The solution is to gradually become free of societal rewards and learn how to substitute for them rewards that are under one's own powers. This is not to say that we should abandon every goal endorsed by society; rather, it means that, in addition to or instead of the goals others use to bribe us with, we develop a set of our own.

People who learn to control inner experience will be able to determine the quality of their lives, which is as close as any of us can come to being happy.

It is how people respond to stress that determines whether they will profit from misfortune or be miserable.

Those who seek consolation in existing churches often pay for their peace of mind with a tacit agreement to ignore a great deal of what is known about the way the world works.

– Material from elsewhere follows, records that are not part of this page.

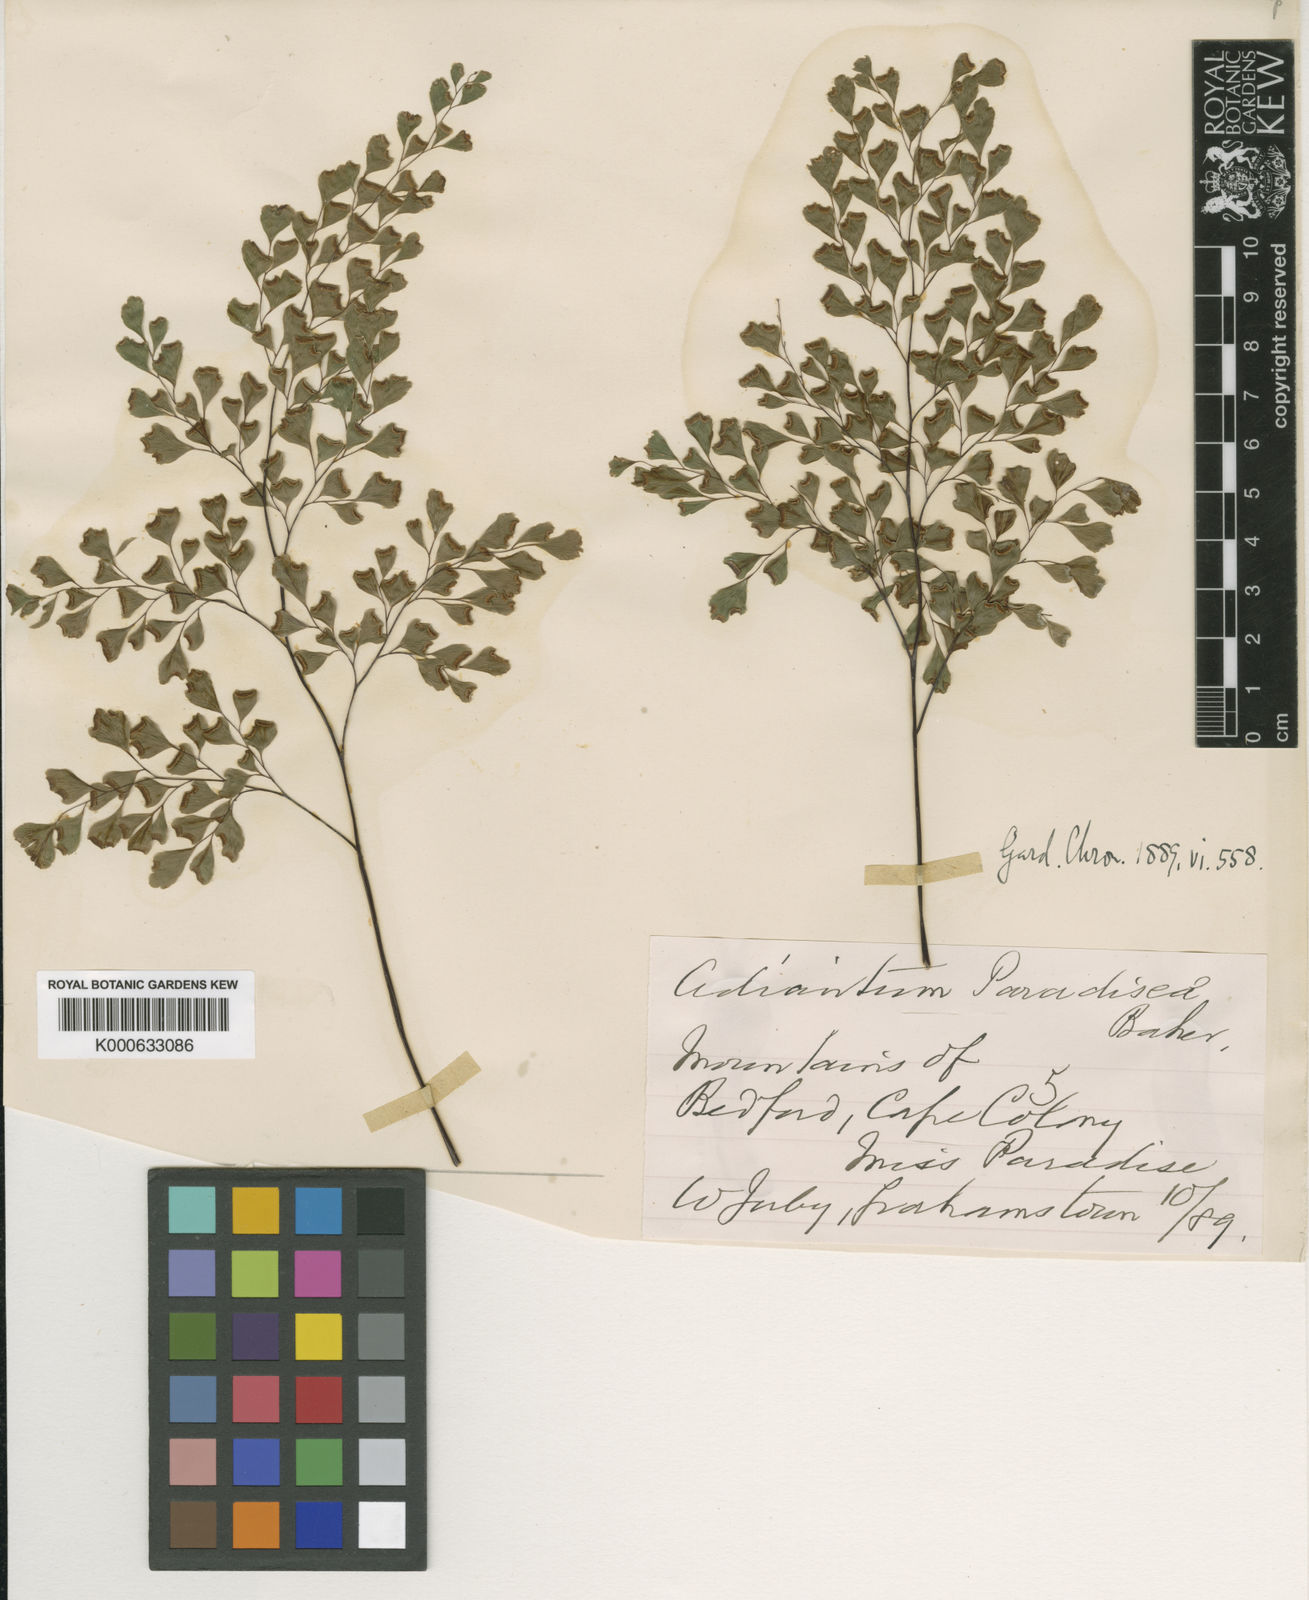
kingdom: Plantae
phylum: Tracheophyta
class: Polypodiopsida
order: Polypodiales
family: Pteridaceae
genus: Adiantum
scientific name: Adiantum capillus-veneris
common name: Maidenhair fern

We cannot deny the facts of nature, but we should certainly try to improve on them.

There are two main strategies we can adopt to improve the quality of life. The first is to try making external conditions match our goals. The second is to change how we experience external conditions to make them fit our goals better.

Pleasure is an important component of the quality of life, but by itself it does not bring happiness. Pleasure helps to maintain order, but by itself cannot create a new order in consciousness.

Entropy is the normal state of consciousness - a condition that is neither useful nor enjoyable.

Repression is not the way to virtue. When people restrain themselves out of fear, their lives are by necessity diminished. Only through freely chosen discipline can life be enjoyed and still kept within the bounds of reason.

Without the capacity to provide its own information, the mind drifts into randomness.

People without an internalized symbolic system can all too easily become captives of the media.

A person who forgoes the use of his symbolic skills is never really free.

It does not seem to be true that work necessarily needs to be unpleasant. It may always have to be hard, or at least harder than doing nothing at all. But there is ample evidence that work can be enjoyable, and that indeed, it is often the most enjoyable part of life.

A joyful life is an individual creation that cannot be copied from a recipe.

As long as we respond predictably to what feels good and what feels bad, it is easy for others to exploit our preferences for their own ends.

A self that is only differentiated - not integrated - may attain great individual accomplishments, but risks being mired in self-centered egotism. By the same token, a person who self is based exclusively on integration will be well connected and secure, but lack autonomous individuality. Only when a person invests equal amounts of psychic energy in these two processes and avoids both selfishness and conformity is the self likely to relect complexity.